И вот я ехал, словно дома, разве что вместо алтайских староверов безмятежно посапывала на задних креслах белокурая супружеская чета из старонемецкой общины анабаптистов Амиш - прелестная юная жена в традиционном крахмальном кружевном чепце с распущенными тесемками, прильнувшая к такому же юному и золотоволосому мужу в белой льняной рубашке и черных брюках с широкими черными подтяжками. Они, видно, возвращались к себе в Огайо, где община живет по собственным строгим библейским правилам, по старинке занимаясь сельским трудом на просторных полях и принципиально не пользуясь электричеством, телевидением и прочими лукавыми новинками мира. Сама молодость времен вольтеровского Кандида и гетевского Вертера ехала по своим делам у меня за спиной, доверчиво и чисто задремав в пути, и я отвел глаза, чтобы по нечаянности не сглазить эту не испорченную многим знанием любовь.

Небольшие фермы выглядывали из рощ среди созревших кукурузных полей; осенние дикие гуси исторгали в небе колокольные крики, и бело-черные коровы бродили по траве. Среди этого пейзажа, изредка перемежаемого попрятанными в лесах и пологих распадках домами, я исподволь и проникся мыслью, которая затем во всей простоте явилась мне при виде чикагской панорамы на озере Мичиган. Я полюбил Америку, где люди стараются держаться подальше от своего правительства и живут нужной им самим жизнью в полях, лесах и рощах. Я понял, что все сиреневое архитектурное великолепие поднебесного Чикаго создано было не карикатурными фараонами биржи, а долгими, упорными, множественными и неброскими трудами этой невидимой Америки; в этом и было главное, что в нечаянный момент истины даже у бывалого странника могло исторгнуть слезы неприкаянной души, давно лишенной завистливых желаний и умения привязываться к вещам.

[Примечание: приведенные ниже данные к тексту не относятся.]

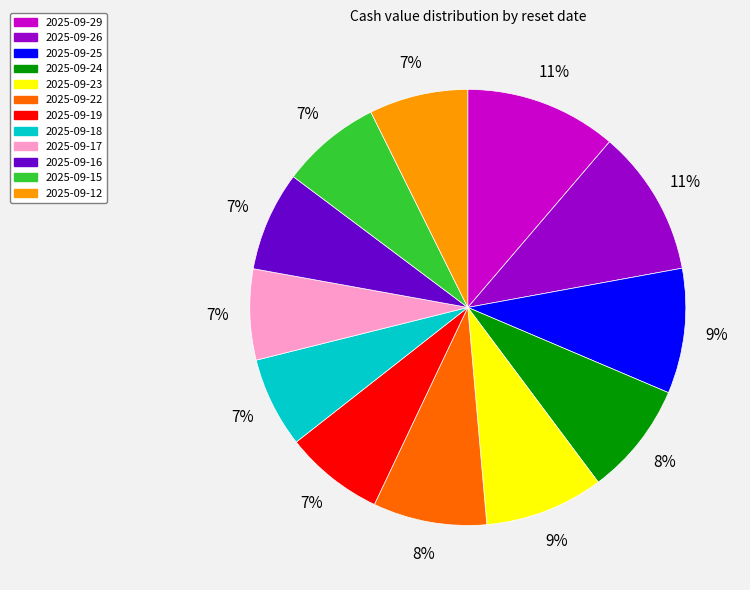

Between 2025-09-17 and 2025-09-22, which is larger?

2025-09-22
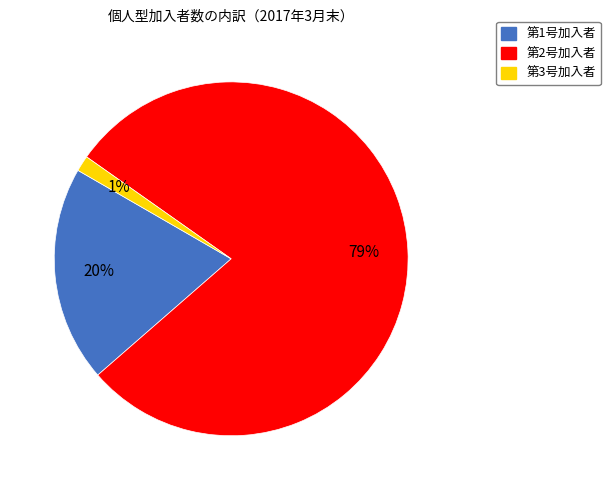

The 第1号加入者 slice represents 20% of the pie. True or false?

True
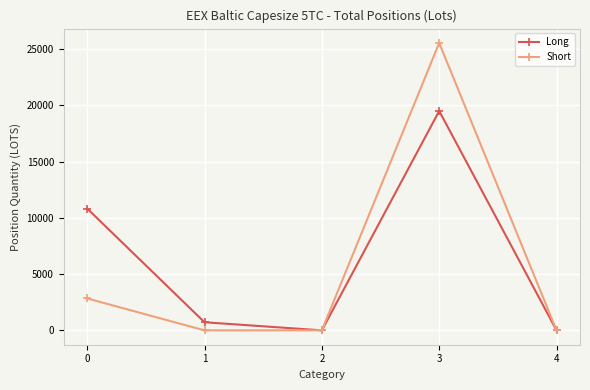

What is the highest value of the Long series?

19490.8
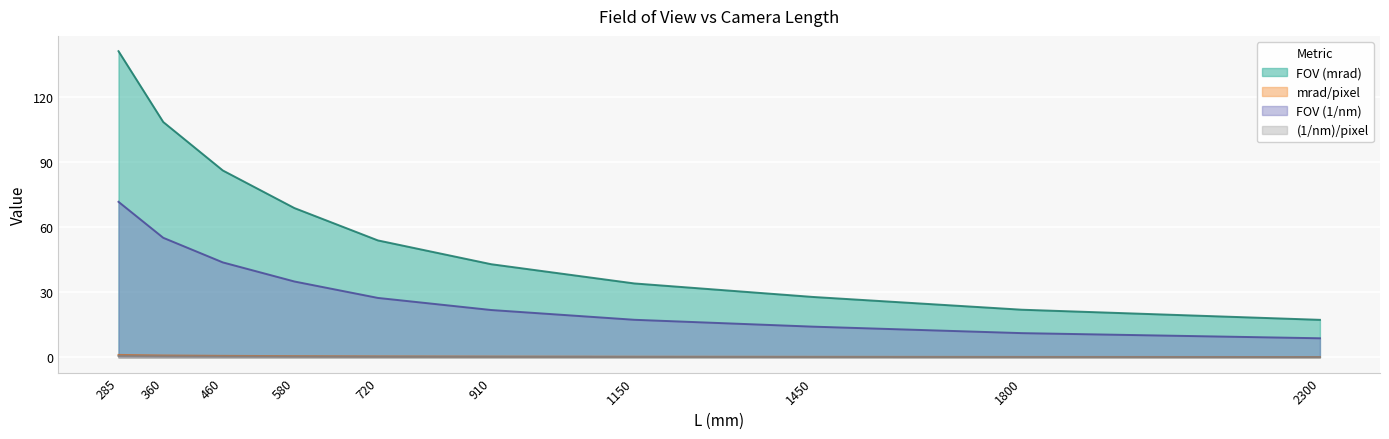

At which category is the sum across all series the highest?

285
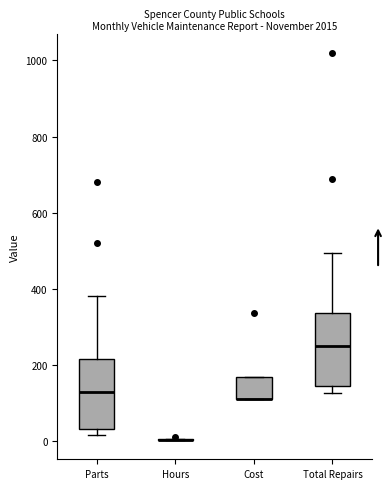

Reading left to right, transcribe this box plot: for each box, give where its median line is, the range the box spans, and where its two whiskers end, as read against the y-axis. The values are not printed on the chart, so give them approximately, as read against the axis.

Parts: median 140, box 40 to 220, whiskers 20 to 380
Hours: box collapsed to a line at 0, whiskers 0 to 0
Cost: median 120 (drawn on the box's lower edge), box 120 to 160, whiskers 120 to 160
Total Repairs: median 260, box 140 to 340, whiskers 120 to 500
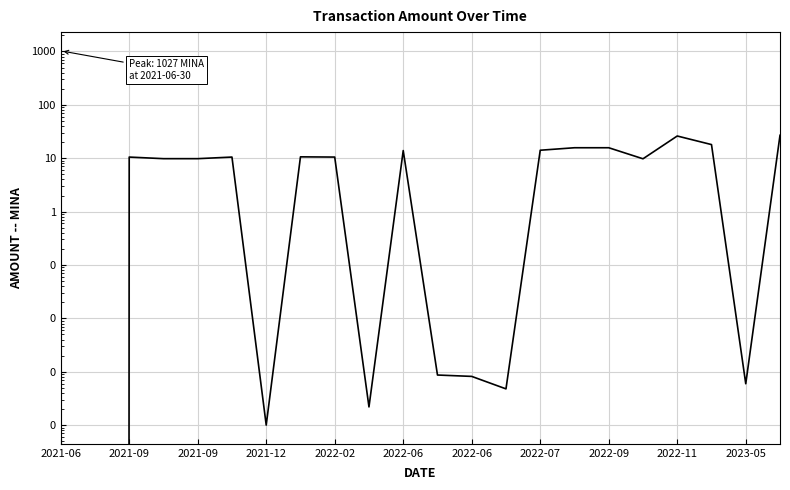

Does the chart display data point markers on the line(s)?

No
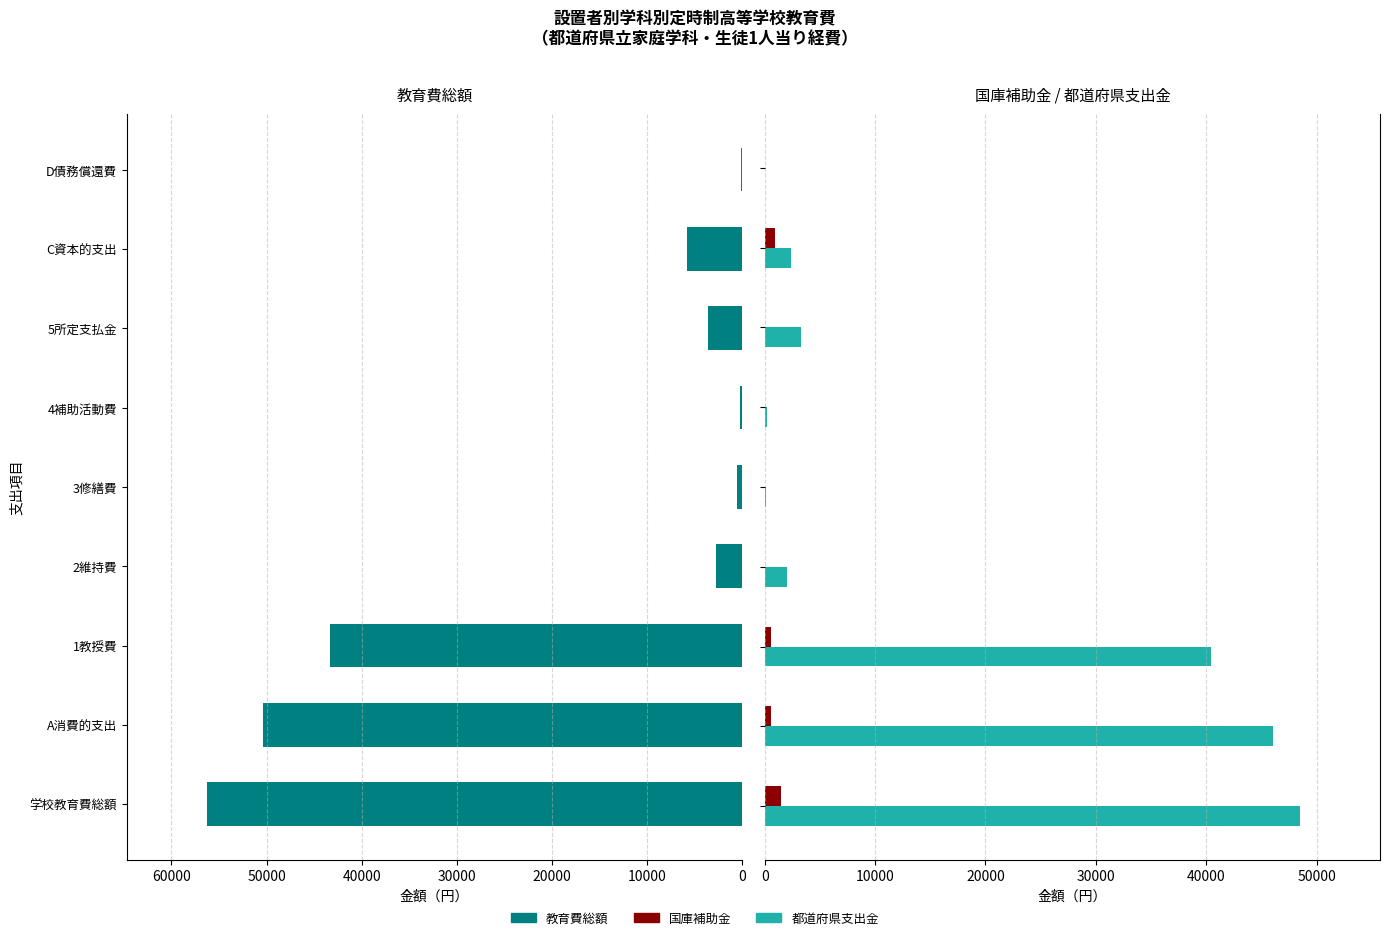

Reading right to left, what are all the values shown in this chart?

教育費総額: 101	5734	3536	256	536	2763	43329	50420	56255
国庫補助金: 0	931	0	16	0	0	532	548	1479
都道府県支出金: 42	2383	3326	171	132	1985	40438	46052	48477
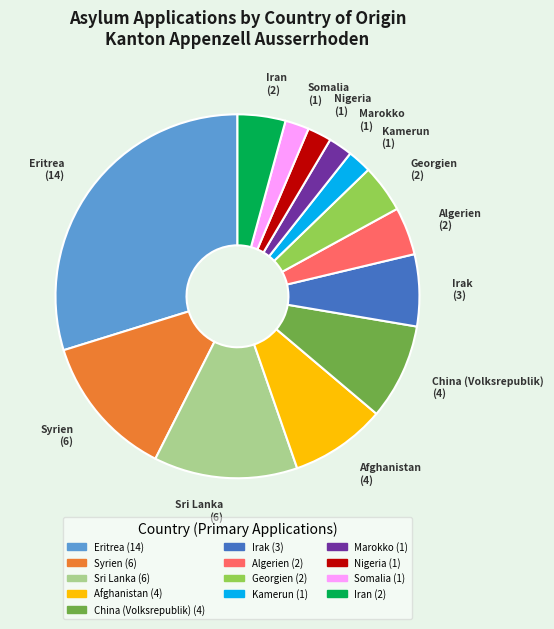

Which category has the biggest portion of the pie?

Eritrea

Но было в этом осязании правды и еще что-то. В то мало чем примечательное утро, перед последним цыганским переездом в Чикаго, я проснулся в местечке Новый Берлин близ Милуоки. Вышел из дома, чтобы выкурить трубку, и увидел, что дом стоит в распадке и спрятан за деревьями; ближние клены уже зарделись и роняли листья на густую росную зелень травы; плакучие ивы, старые и коренастые, не стеснялись своих желтых прядей, что в древесном мире заменяют собою предсмертную седину.

А одно дерево неизвестного имени уже почти и утратило листья, в совестной обнаженности являя миру суковатые ветви.

Ветер тихо задувал; небо хмурилось дождем, и мне вначале показалось, что это остаточные листья на голом древе шевелятся и отлетают. Но это, как оказалось, перепархивали с ветки на ветку очень маленькие птицы, не весьма и суетясь, а просто начиная очередной день своей сиюминутной пернатой жизни.

И что-то невероятно знакомое причудилось мне в движениях этой птичьей стайки, изображающей листья на голом дереве, - какая-то мысль поутру встревожила меня, коснувшись души, не успевшей еще проснуться и потому в достаточной мере ощетиниться к жизни. Новое воспоминанье застало меня врасплох, и ничто из того, что долженствовало в то американское и отнюдь не праздное утро занимать мое сознание, не осуществилось: я опять не смог ни осознать настоящее, ни занять себя видами на будущее.

Но и то правда - философское откровение, которым я мог бы отметить мое краткое пребывание в Милуоки, было обнаружено мною впоследствии, уже в Москве, в литературных заметках Гете, и я ничем не обогатил бы мир, каковой, отдадим ему справедливость, и не ждал от меня никакого подарка. Я мог разве что поместить это умозаключение великого веймарского сидельца в контекст окружавшей меня очередной, на сей раз новоанглийской и некогда мучительно чаемой осени, что я и делаю ныне в надежде, что над этими словами станется высокое небо с перистыми розовыми облаками и колокольной стаей гусей, а затем шум и журчание окруженного вечнозелеными индейскими соснами озерного плеса, принимающего на себя эту снизошедшую благость непрекращающейся и, что бы ни было, прекрасной жизни.